■ WHAT THE TASK REQUIRES
If a line of the data contains the word "rows", it is counted; report how many such lines there are and nothing else.

■ RECORD EXCERPTS
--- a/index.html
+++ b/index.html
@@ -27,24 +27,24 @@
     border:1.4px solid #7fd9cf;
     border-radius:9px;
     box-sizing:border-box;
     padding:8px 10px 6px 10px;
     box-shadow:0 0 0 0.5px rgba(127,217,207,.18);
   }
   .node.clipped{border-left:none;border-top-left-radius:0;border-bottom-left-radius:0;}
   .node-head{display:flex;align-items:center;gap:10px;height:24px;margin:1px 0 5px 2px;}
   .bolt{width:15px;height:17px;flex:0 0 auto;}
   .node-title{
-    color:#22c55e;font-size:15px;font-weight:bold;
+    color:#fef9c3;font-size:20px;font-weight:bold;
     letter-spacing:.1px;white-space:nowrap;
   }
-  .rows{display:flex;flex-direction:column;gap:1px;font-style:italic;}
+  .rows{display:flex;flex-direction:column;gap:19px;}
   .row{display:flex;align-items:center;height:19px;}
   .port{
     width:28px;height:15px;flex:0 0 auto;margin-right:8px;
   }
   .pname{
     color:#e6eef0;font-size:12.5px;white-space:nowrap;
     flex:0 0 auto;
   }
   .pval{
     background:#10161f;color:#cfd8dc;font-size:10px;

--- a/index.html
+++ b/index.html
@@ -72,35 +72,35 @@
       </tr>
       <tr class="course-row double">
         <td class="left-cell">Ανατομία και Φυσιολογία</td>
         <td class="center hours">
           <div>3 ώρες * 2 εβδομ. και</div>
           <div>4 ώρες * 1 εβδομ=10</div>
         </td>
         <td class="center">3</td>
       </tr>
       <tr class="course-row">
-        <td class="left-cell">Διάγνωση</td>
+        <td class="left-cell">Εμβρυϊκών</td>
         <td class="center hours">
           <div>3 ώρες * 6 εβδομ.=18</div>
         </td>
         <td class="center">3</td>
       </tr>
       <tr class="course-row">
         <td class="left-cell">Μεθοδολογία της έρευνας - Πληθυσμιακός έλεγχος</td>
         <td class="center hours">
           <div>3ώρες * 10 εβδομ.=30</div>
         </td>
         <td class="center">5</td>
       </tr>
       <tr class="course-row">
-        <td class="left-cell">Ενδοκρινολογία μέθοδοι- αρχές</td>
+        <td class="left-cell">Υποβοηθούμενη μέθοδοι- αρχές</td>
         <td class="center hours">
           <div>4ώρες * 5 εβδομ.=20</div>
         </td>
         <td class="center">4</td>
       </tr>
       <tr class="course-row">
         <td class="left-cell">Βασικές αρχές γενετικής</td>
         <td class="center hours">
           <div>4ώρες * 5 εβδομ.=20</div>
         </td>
==
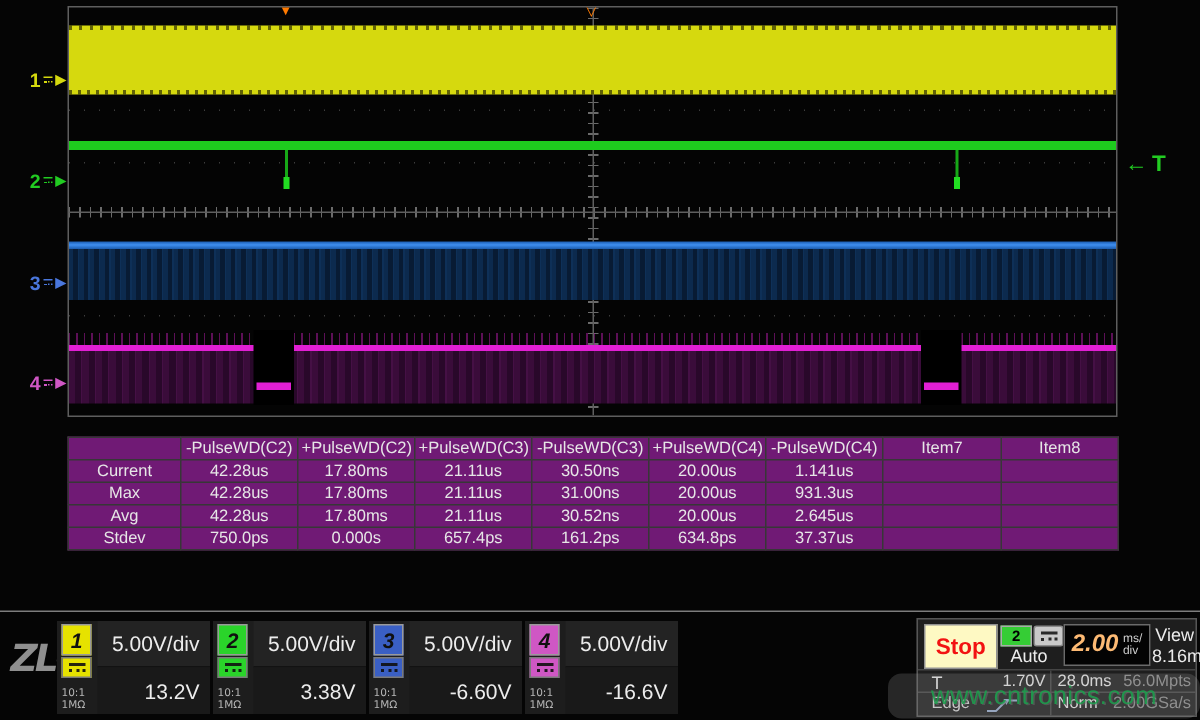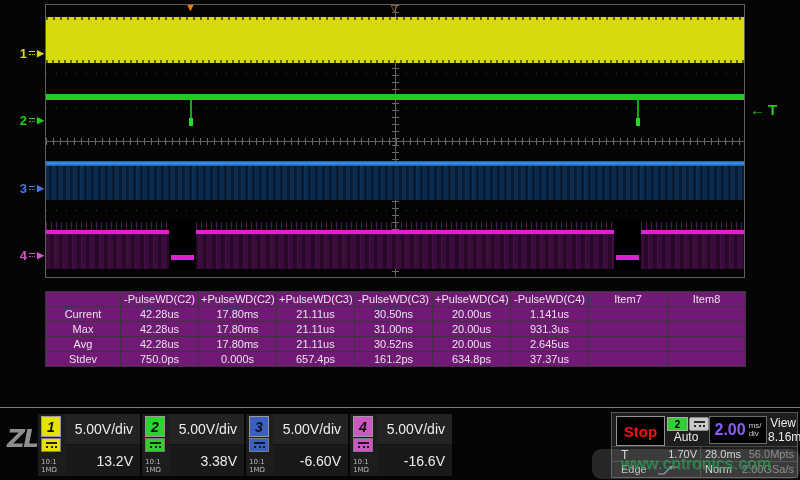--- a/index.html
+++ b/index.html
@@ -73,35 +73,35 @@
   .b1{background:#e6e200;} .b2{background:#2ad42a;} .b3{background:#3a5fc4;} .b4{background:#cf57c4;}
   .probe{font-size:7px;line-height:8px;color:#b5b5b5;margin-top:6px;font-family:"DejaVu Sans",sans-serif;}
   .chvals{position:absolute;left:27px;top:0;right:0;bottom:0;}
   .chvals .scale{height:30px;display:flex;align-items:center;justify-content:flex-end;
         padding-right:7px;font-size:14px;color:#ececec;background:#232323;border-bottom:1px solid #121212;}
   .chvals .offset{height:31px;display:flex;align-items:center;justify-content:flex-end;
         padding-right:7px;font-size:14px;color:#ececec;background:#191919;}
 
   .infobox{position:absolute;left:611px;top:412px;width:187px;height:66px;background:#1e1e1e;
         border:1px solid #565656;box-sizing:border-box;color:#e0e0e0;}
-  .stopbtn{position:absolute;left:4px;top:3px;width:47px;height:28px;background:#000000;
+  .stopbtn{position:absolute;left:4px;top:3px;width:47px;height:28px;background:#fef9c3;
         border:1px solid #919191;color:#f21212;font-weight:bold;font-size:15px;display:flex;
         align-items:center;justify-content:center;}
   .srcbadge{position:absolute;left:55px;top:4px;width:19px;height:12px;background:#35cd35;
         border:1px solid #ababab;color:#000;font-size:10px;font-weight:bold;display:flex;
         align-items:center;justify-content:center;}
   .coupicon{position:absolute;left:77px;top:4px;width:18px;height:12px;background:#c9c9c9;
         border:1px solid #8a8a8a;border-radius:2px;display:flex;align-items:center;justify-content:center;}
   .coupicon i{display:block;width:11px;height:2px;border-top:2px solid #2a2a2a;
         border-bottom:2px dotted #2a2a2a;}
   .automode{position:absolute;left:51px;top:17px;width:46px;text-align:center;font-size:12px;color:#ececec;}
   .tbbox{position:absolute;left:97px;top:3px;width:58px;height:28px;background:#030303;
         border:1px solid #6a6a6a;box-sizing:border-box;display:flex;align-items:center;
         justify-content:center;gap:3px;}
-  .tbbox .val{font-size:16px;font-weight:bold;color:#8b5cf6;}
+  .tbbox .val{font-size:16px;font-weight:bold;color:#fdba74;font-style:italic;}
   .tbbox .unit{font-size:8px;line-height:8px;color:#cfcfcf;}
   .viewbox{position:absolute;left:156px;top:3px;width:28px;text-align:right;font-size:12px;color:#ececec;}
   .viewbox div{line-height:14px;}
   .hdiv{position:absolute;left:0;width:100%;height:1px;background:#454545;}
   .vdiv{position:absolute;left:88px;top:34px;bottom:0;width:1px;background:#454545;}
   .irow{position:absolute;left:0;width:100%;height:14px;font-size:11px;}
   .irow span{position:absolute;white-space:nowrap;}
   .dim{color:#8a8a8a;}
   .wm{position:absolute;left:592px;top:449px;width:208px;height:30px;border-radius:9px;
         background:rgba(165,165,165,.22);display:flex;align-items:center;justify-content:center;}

■ EXPECTED ANSWER
2